→ AVAILABLE RECORDS:
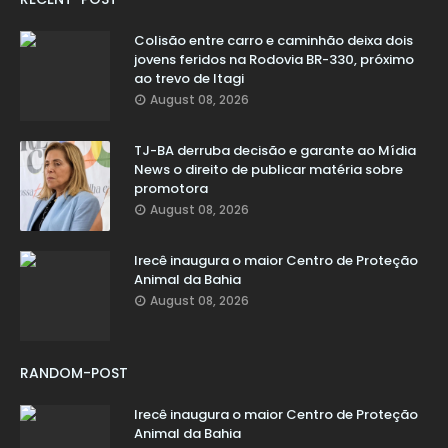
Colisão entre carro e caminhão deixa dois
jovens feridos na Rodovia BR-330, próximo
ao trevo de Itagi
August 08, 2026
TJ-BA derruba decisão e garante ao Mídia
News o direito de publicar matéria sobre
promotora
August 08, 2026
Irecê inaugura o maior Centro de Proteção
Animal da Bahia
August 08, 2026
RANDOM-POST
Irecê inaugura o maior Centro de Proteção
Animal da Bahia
---
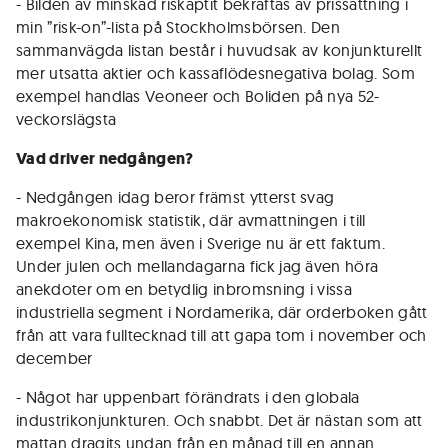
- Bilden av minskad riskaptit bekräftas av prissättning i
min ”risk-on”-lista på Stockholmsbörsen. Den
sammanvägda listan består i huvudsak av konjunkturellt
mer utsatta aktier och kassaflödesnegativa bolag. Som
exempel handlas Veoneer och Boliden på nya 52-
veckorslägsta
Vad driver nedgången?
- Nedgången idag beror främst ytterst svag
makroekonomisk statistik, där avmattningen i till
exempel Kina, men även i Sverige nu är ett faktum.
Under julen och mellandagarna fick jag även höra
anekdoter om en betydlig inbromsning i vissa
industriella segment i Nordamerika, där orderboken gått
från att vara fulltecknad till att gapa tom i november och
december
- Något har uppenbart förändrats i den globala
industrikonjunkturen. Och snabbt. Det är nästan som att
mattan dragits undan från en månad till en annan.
---
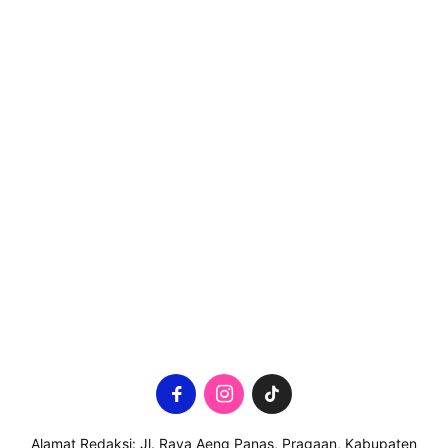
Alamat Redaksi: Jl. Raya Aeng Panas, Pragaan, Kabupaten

→ DIRECTIVE:
Could you write out, word for word, the part of the entries above that opens with the line containing "- Bilden av" and closes with the line containing "- Nedgången idag beror främst ytterst svag", including both of those lines?

→ PROBLEM SOLUTION:
- Bilden av minskad riskaptit bekräftas av prissättning i
min ”risk-on”-lista på Stockholmsbörsen. Den
sammanvägda listan består i huvudsak av konjunkturellt
mer utsatta aktier och kassaflödesnegativa bolag. Som
exempel handlas Veoneer och Boliden på nya 52-
veckorslägsta
Vad driver nedgången?
- Nedgången idag beror främst ytterst svag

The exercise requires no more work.